Le retour de Charles Blé Goudé
Charles Blé Goudé ne s’y est pas trompé: il s’est empressé d’exploiter la nouvelle donne créée par le rapport de HRW. Dans un message diffusé le 5 octobre, il dénonce une situation sécuritaire encore hasardeuse pour les partisans réels ou supposés de Laurent Gbagbo. Et Blé Goudé «d’exiger» une nouvelle composition et une «dépolitisation» de la Commission électorale indépendante (CEI), «le retour dans les casernes des policiers et gendarmes, le désarmement des FRCI, la restitution des domiciles des cadres pro-Gbagbo illégalement occupés par des hommes en armes, le report des législatives pour créer des conditions qui les rendent justes, libres et transparentes.»

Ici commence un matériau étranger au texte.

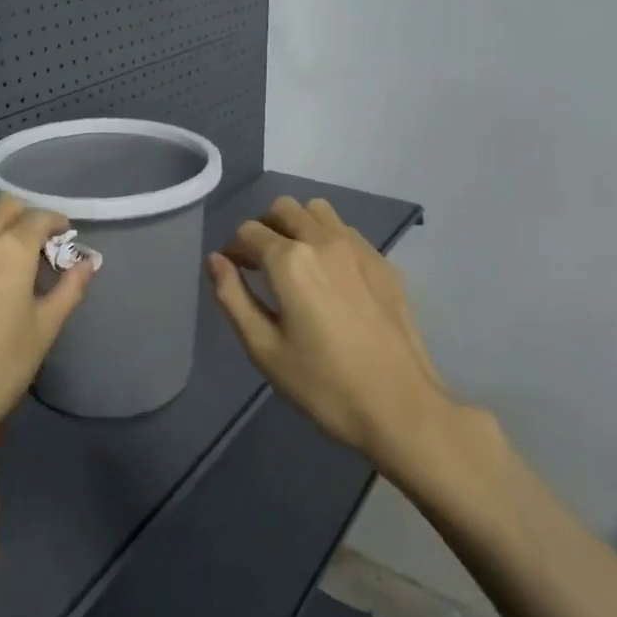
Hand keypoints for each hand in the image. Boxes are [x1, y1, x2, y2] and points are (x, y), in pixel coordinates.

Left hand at [0, 195, 94, 458]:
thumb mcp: (44, 330)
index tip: (68, 241)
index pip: (39, 217)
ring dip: (0, 225)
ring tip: (15, 259)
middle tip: (42, 247)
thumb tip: (87, 263)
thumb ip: (68, 290)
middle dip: (27, 217)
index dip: (58, 224)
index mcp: (10, 247)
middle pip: (5, 207)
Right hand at [207, 197, 469, 480]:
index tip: (235, 275)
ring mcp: (359, 249)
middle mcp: (323, 241)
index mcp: (290, 260)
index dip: (234, 250)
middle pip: (283, 208)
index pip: (248, 231)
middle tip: (261, 266)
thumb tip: (215, 260)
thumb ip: (233, 297)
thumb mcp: (263, 348)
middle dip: (264, 229)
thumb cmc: (323, 384)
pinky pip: (347, 231)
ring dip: (298, 225)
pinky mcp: (384, 264)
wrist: (401, 408)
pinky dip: (329, 239)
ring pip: (318, 211)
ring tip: (296, 263)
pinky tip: (331, 278)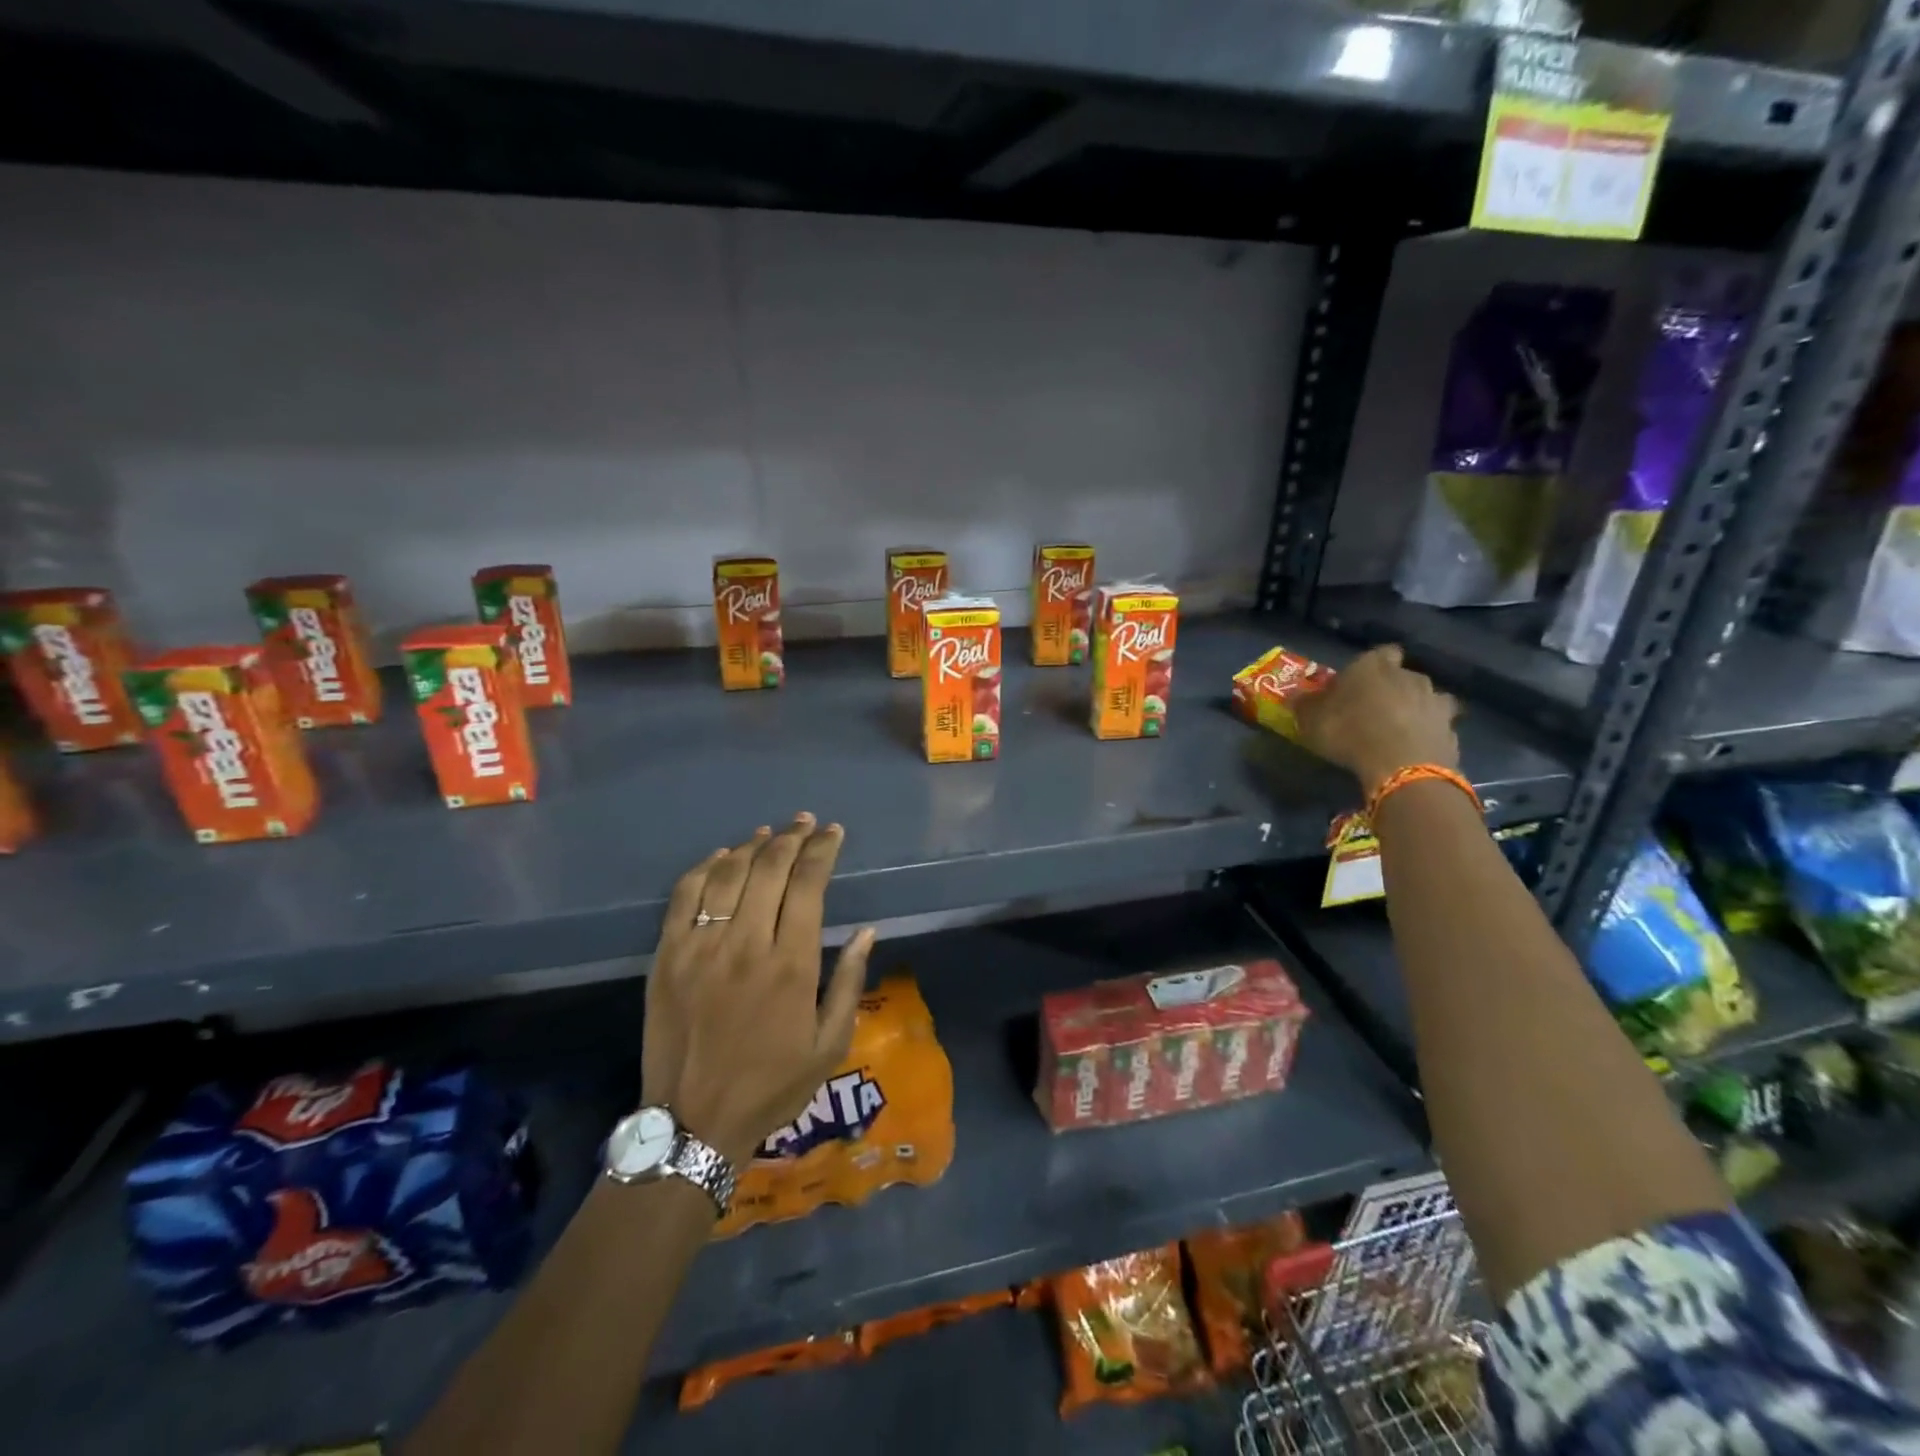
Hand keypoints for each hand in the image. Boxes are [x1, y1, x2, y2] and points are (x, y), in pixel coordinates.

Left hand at [642, 813, 875, 1166]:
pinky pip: (685, 894)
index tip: (833, 833)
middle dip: (792, 837)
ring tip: (770, 833)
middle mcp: (747, 944)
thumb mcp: (830, 1045)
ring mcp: (701, 947)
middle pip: (770, 868)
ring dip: (753, 845)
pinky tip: (722, 858)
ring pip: (729, 873)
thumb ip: (849, 982)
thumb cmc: (772, 1086)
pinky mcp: (667, 955)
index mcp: (791, 965)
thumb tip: (867, 931)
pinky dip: (706, 867)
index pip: (808, 884)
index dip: (822, 850)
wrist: (693, 1123)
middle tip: (805, 823)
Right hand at [1295, 644, 1460, 797]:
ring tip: (1399, 730)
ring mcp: (1435, 702)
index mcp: (1373, 665)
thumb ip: (1306, 704)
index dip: (1371, 666)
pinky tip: (1414, 749)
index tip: (1359, 682)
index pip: (1380, 652)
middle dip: (1393, 688)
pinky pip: (1438, 727)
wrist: (1401, 765)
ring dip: (1415, 709)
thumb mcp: (1311, 719)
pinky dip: (1428, 734)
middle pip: (1403, 675)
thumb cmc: (1348, 731)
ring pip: (1427, 699)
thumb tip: (1297, 696)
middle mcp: (1408, 676)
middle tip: (1375, 709)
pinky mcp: (1451, 729)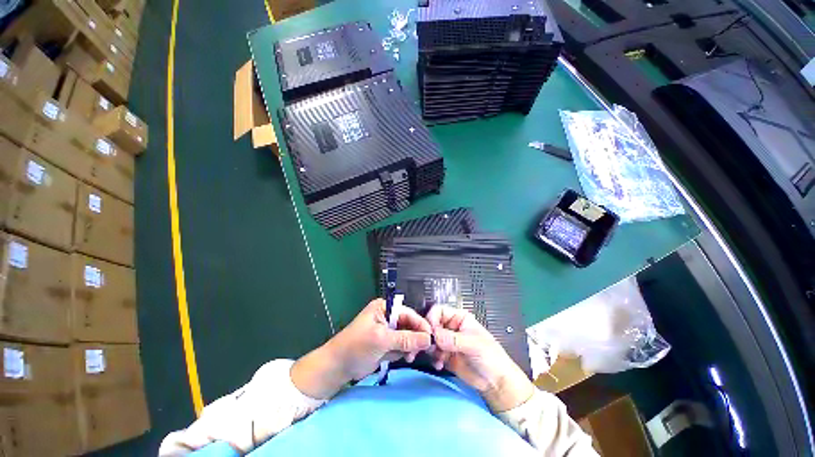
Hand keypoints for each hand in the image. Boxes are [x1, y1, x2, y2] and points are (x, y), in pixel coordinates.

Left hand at [292, 299, 431, 398]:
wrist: (337, 367)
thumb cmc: (356, 346)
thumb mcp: (382, 339)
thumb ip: (405, 339)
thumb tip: (428, 339)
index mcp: (385, 308)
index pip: (408, 313)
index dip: (420, 324)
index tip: (432, 337)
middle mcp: (388, 317)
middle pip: (410, 325)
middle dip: (416, 337)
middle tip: (421, 350)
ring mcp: (388, 331)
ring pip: (408, 337)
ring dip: (411, 346)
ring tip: (410, 357)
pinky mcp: (387, 345)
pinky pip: (402, 346)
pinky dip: (405, 353)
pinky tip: (405, 358)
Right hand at [427, 305, 533, 411]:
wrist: (496, 383)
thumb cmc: (491, 357)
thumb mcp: (474, 344)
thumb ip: (454, 339)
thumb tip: (435, 335)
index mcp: (459, 317)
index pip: (439, 311)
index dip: (432, 319)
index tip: (430, 331)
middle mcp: (451, 327)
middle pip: (433, 324)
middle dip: (430, 335)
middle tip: (430, 346)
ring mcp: (448, 342)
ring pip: (431, 339)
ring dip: (431, 348)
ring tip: (438, 357)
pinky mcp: (445, 356)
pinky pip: (433, 353)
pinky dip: (433, 358)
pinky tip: (440, 365)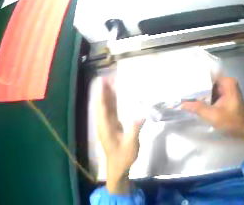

Charles Blé Goudé, contre qui la justice ivoirienne a délivré un mandat d’arrêt international, devrait bientôt être visé par la CPI. Il n’est plus en mesure «d’exiger» quoi que ce soit. Le fait qu’il cherche encore à tirer parti des faiblesses du régime actuel n’en reste pas moins frappant. Les radicaux du FPI (Front populaire ivoirien) n’ont pas forcément dit leur dernier mot.